Qui de la France ou de ses immigrés porte le plus de responsabilité dans les échecs de l’intégration ? - Par Pierre Conesa

La France est l'un des pays européens ayant accueilli le plus d'immigrés, mais elle est pourtant parfois jugée responsable de l'échec de l'intégration de certaines populations. Un discours accusatoire qui ne correspond pas à la réalité.


Atlantico : Pourquoi l'intégration ne marche-t-elle plus en France ? Dans votre dernier ouvrage "L'Etat des lieux du salafisme en France" (Editions de l’Aube, 2023), vous dites que ceux qui font peser la responsabilité de l'échec de l'intégration de certaines populations avant toute chose sur le système français et non les principaux intéressés se trompent. Il est temps d'inverser la charge de la preuve.
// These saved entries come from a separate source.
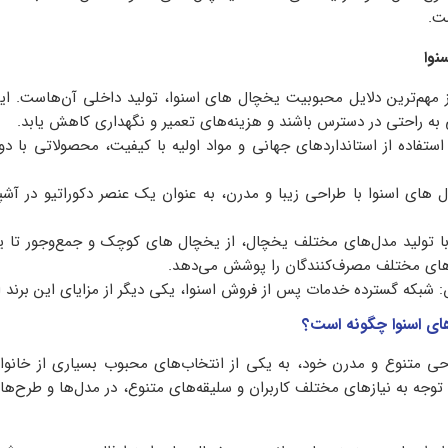
ست.
نوا
ز مهم‌ترین دلایل محبوبیت یخچال های اسنوا، تولید داخلی آن‌هاست. ای
به راحتی در دسترس باشند و هزینه‌های تعمیر و نگهداری کاهش یابد.
ا استفاده از استانداردهای جهانی و مواد اولیه با کیفیت، محصولاتی با دوا
های اسنوا با طراحی زیبا و مدرن، به عنوان یک عنصر دکوراتیو در آشپزخ
 با تولید مدل‌های مختلف یخچال، از یخچال های کوچک و جمع‌وجور تا 
زهای مختلف مصرف‌کنندگان را پوشش می‌دهد.
شبکه گسترده خدمات پس از فروش اسنوا، یکی دیگر از مزایای این برند 
ی اسنوا چگونه است؟
ی متنوع و مدرن خود، به یکی از انتخاب‌های محبوب بسیاری از خانواد
 توجه به نیازهای مختلف کاربران و سلیقه‌های متنوع، در مدل‌ها و طرح‌ها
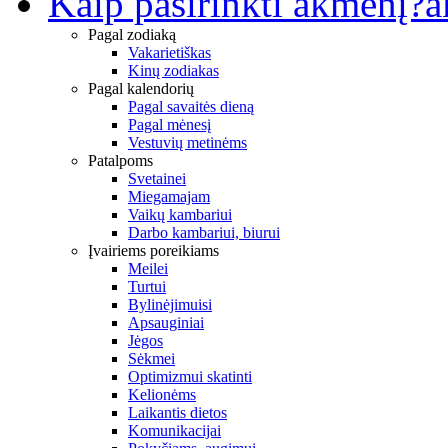
Kaip pasirinkti akmenį?
a
Pagal zodiaką
Vakarietiškas
Kinų zodiakas
Pagal kalendorių
Pagal savaitės dieną
Pagal mėnesį
Vestuvių metinėms
Patalpoms
Svetainei
Miegamajam
Vaikų kambariui
Darbo kambariui, biurui
Įvairiems poreikiams
Meilei
Turtui
Bylinėjimuisi
Apsauginiai
Jėgos
Sėkmei
Optimizmui skatinti
Kelionėms
Laikantis dietos
Komunikacijai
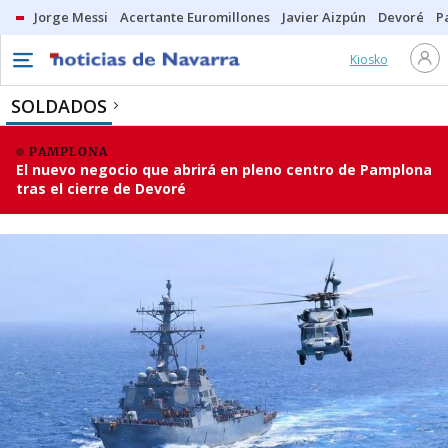
Jorge Messi
Acertante Euromillones
Javier Aizpún
Devoré
P
Kiosko
SOLDADOS
PAMPLONA
El nuevo negocio que abrirá en pleno centro de Pamplona
tras el cierre de Devoré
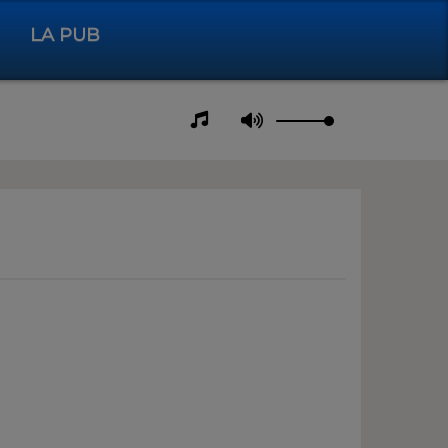
LA PUB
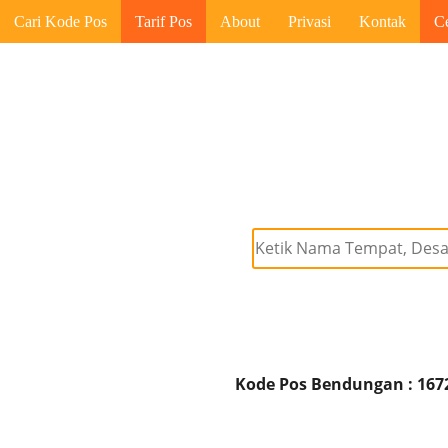
Cari Kode Pos
Tarif Pos
About
Privasi
Kontak
C
Kode Pos Bendungan : 167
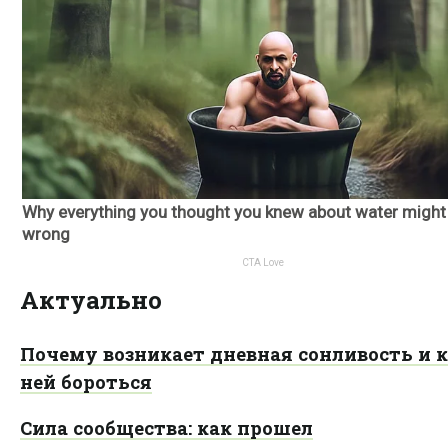
Актуально
Почему возникает дневная сонливость и к
ней бороться
Сила сообщества: как прошел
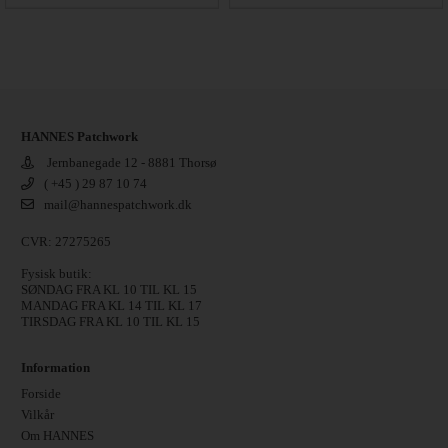
HANNES Patchwork
Jernbanegade 12 - 8881 Thorsø
( +45 ) 29 87 10 74
mail@hannespatchwork.dk
CVR: 27275265
Fysisk butik:
SØNDAG FRA KL 10 TIL KL 15
MANDAG FRA KL 14 TIL KL 17
TIRSDAG FRA KL 10 TIL KL 15
Information
Forside
Vilkår
Om HANNES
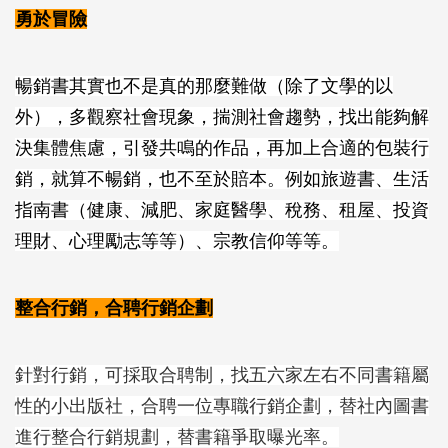
勇於冒險
暢銷書其實也不是真的那麼難做（除了文學的以
外），多觀察社會現象，揣測社會趨勢，找出能夠解
決集體焦慮，引發共鳴的作品，再加上合適的包裝行
銷，就算不暢銷，也不至於賠本。例如旅遊書、生活
指南書（健康、減肥、家庭醫學、稅務、租屋、投資
理財、心理勵志等等）、宗教信仰等等。
整合行銷，合聘行銷企劃
針對行銷，可採取合聘制，找五六家左右不同書籍屬
性的小出版社，合聘一位專職行銷企劃，替社內圖書
進行整合行銷規劃，替書籍爭取曝光率。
Qu'est-ce que vous voulez dire ?

Pierre Conesa :
Depuis longtemps, je rappelle que la France est le pays qui a accueilli la plus grosse communauté juive, les plus grosses communautés arménienne, chinoise, vietnamienne, sub-saharienne et évidemment la plus grosse communauté musulmane de l’ensemble des pays européens. Or, le refus d’intégration ne concerne qu’une partie de la communauté musulmane et aucune autre :

- ce n’est donc pas l’intégration qui ne marche pas, c’est la posture différentialiste de certains musulmans inspirés par les Frères musulmans ou le salafisme (dont je rappelle qu’il a largement été diffusé par l’Arabie saoudite) qui pose problème. C’est ce séparatisme musulman qui se multiple et diversifie qui est le terreau du discours victimaire qui légitime le terrorisme. J’ai voulu faire le recensement de ces postures séparatistes qui se multiplient : 1547 cas de comportements séparatistes en 2 ans ; 627 cas de contestation religieuse dans l’école républicaine, 58 attentats déjoués depuis 2015… Le dernier exemple est le cas d’une professeure de français du collège Jacques-Cartier à Issou (Yvelines) qui a présenté en classe une œuvre de Giuseppe Cesari du XVIIe siècle, dans laquelle figurent cinq femmes nues. Certains collégiens n’ont pas hésité à accuser l’enseignante de propos racistes et d’avoir tenté de provoquer des élèves musulmans.

- Deuxième remarque : la majorité des Français de culture musulmane qui ont trouvé leur place dans la société française se trouve interpellée à chaque attentat et finalement alors que ces gens s’estiment Français, ils se voient renvoyés à un radicalisme qui n’est pas le leur.

Le problème est maintenant posé en d’autres termes avec des jeunes de 3° génération qui rejettent l’assimilation (parfois en commettant des actes violents) ou en ralliant Daesh. Le ralliement à l’utopie Daesh est d’autant plus intéressante qu’aucun de ces candidats au départ n’a choisi d’aller en Arabie saoudite (qui leur refuse l’entrée) ou en Afghanistan. Le terrorisme islamique tue aujourd’hui 80 % de musulmans : la guerre est déclarée entre sunnites et chiites au Pakistan, en Afghanistan, en Syrie, en Irak, au Yémen, à Bahreïn et même au Nigéria. Les Occidentaux doivent-ils s’en mêler ? Je ne le crois pas

- Enfin, troisième évolution dramatique : les assassinats d’enseignants en France ont été le fait d’un Tchétchène (Anzorov) et d’un Ingouche (Mogouchkov) entrés en France par le droit d’asile, dont les enfants ont été scolarisés dans l’école républicaine et qui se sont donc radicalisés dans leur famille. Je rappelle que le père Anzorov a félicité son fils et toute la famille est rentrée en Tchétchénie. Pourquoi était-elle en France ? Pire ! La famille Mogoushkov devait être expulsée et des ONG s’y sont opposés et ont eu gain de cause, laissant sur le territoire le futur assassin du professeur Dominique Bernard : aucune de ces associations ne s’est excusée.